Telle était l’apparence de l’homme, et ses manières n’avaient rien de plus engageant : il était froid, laconique, ne faisait aucune promesse, ne se vantait d’aucun talent. Il nous dit à quelles conditions il consentirait à nous engager ses services et ceux de son cheval ; nous les trouvâmes dures ; mais il ne parut nullement disposé à en rabattre, et nullement empressé de s’assurer l’emploi qui s’offrait à lui. Il tenait un peu plus de l’homme rouge que du blanc, et j’avais appris depuis long-temps à me défier des métis, race inconstante et sans foi. Je me serais donc volontiers dispensé de la coopération de Pierre Beatte ; mais nous n’avions pas le temps de chercher une autre personne, et il fallut s’arranger avec lui sur-le-champ. Alors il nous dit qu’il allait faire ses préparatifs pour le voyage, et promit de nous rejoindre à notre campement du soir.

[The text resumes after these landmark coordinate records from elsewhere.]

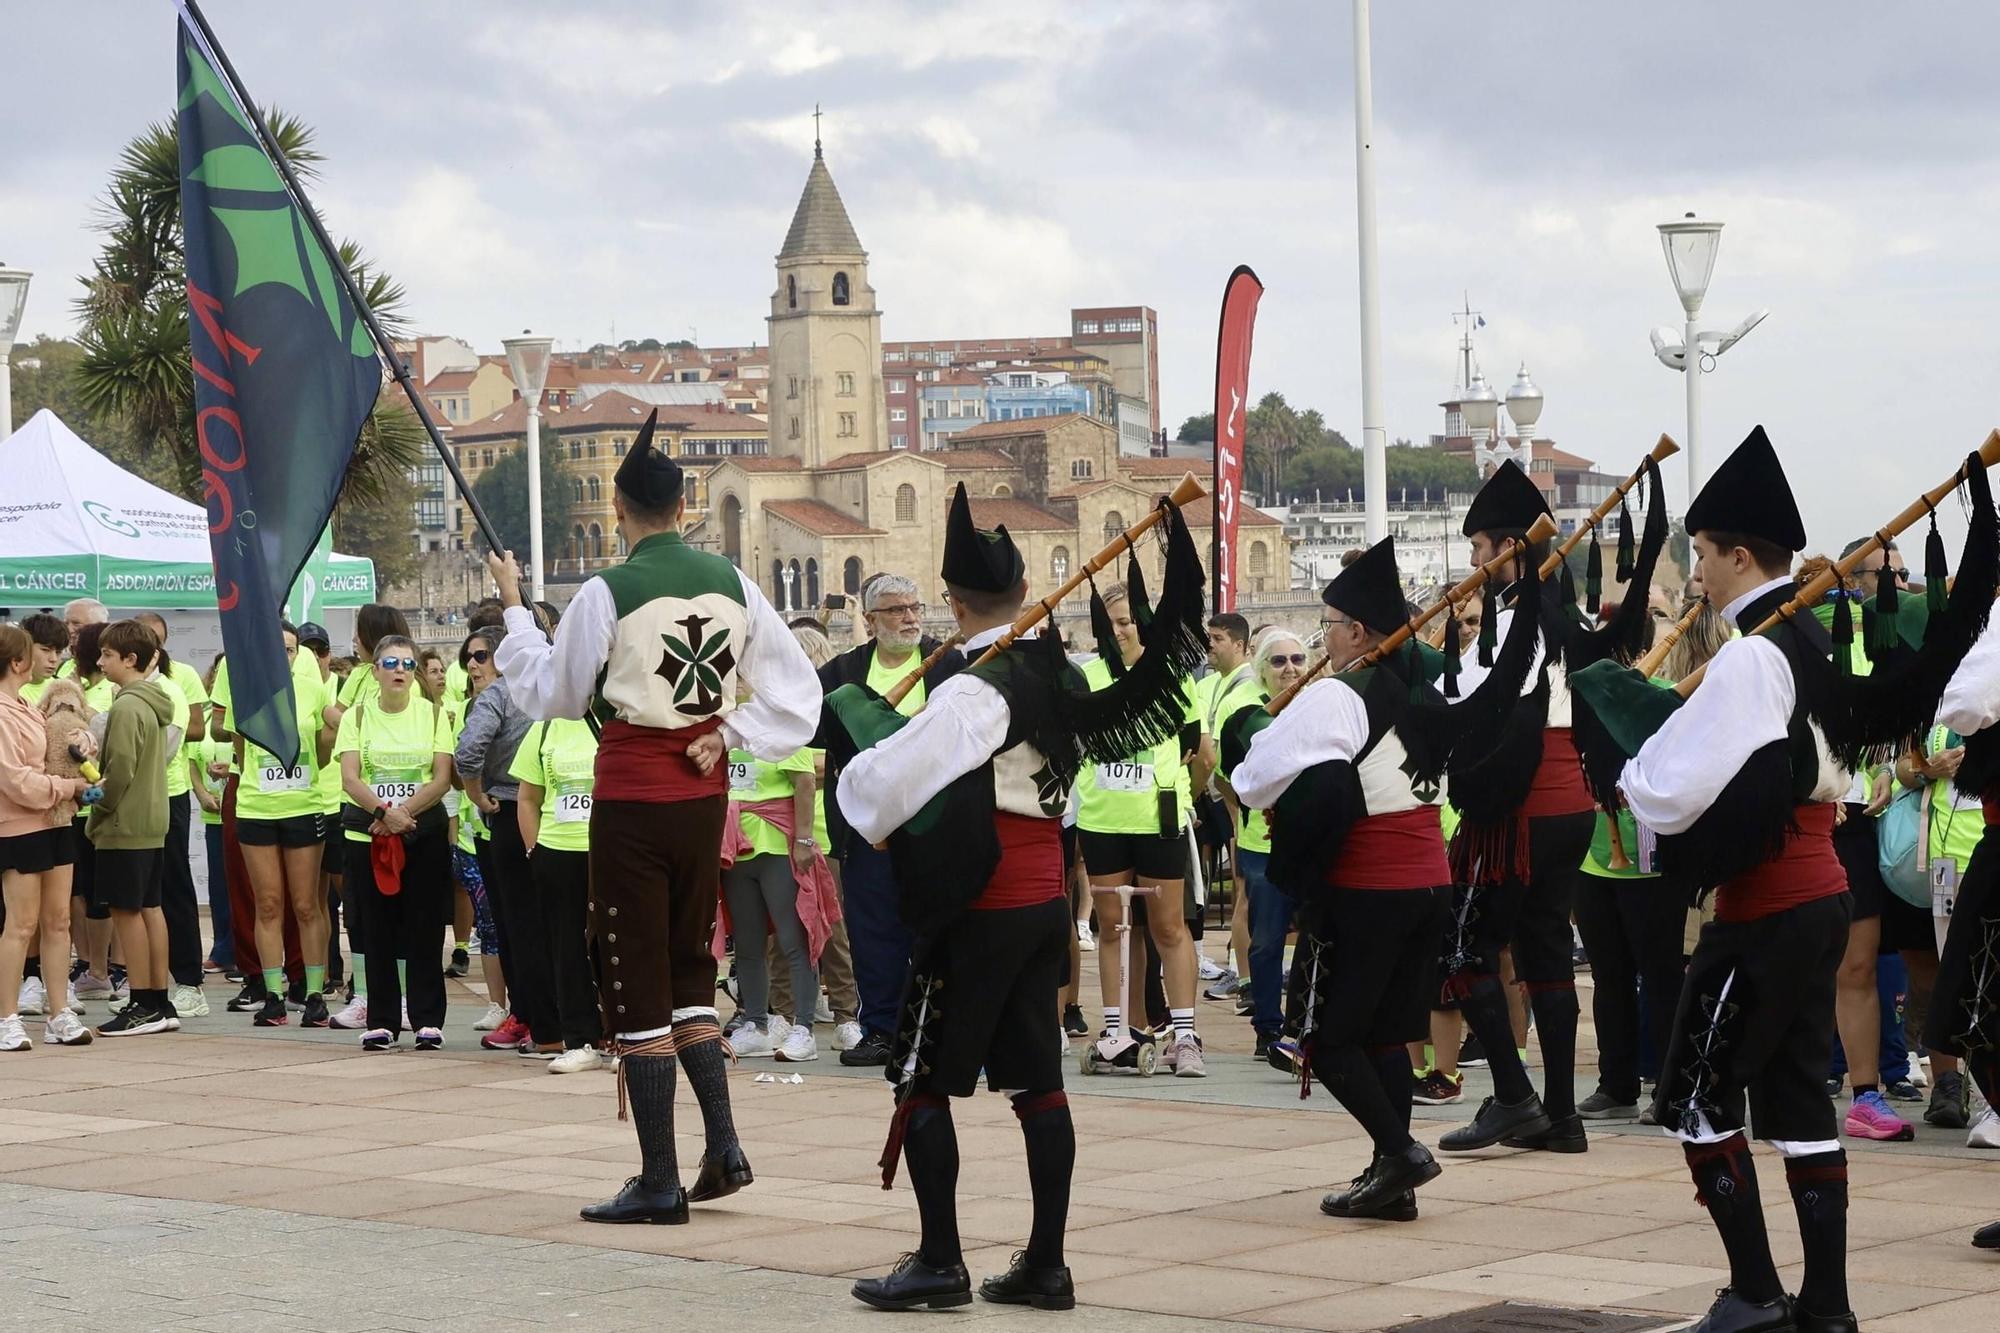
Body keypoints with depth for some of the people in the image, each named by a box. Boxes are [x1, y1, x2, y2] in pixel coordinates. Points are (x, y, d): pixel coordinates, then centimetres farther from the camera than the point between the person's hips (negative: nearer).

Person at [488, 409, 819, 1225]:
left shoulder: (607, 593, -13)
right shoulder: (731, 583, 3)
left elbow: (551, 695, 1)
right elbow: (797, 690, 5)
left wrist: (513, 609, 11)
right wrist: (731, 735, 2)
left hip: (632, 796, -5)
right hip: (705, 792, 5)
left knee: (635, 981, 1)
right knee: (689, 967, 20)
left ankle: (659, 1182, 2)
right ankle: (723, 1148, 12)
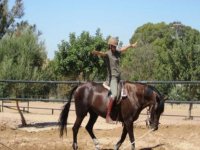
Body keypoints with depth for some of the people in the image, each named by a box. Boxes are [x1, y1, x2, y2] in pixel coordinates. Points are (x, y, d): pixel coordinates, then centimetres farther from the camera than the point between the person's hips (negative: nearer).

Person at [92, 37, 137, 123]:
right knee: (114, 94, -27)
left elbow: (124, 48, 33)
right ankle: (108, 116, -31)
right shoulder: (108, 54, -8)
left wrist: (131, 45, 51)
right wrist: (97, 53, -54)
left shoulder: (117, 52, 13)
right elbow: (102, 54, -31)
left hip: (118, 76, 9)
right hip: (112, 77, -9)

Une chose essentielle manquait à mon équipage pour les prairies : c’était un cheval sûr et docile. Je n’étais pas monté selon mon goût ; l’animal que j’avais acheté était fort, de bon service, mais sa bouche et son allure étaient dures. Au dernier moment, je réussis dans mes vues, et je me procurai une excellente bête, un bai brun, vif, généreux, puissant, et en très bon état. Je le montai en triomphe, et transférai le gris d’argent au petit Tonny, qui fut dans une extase complète de se voir en parfait cavalier.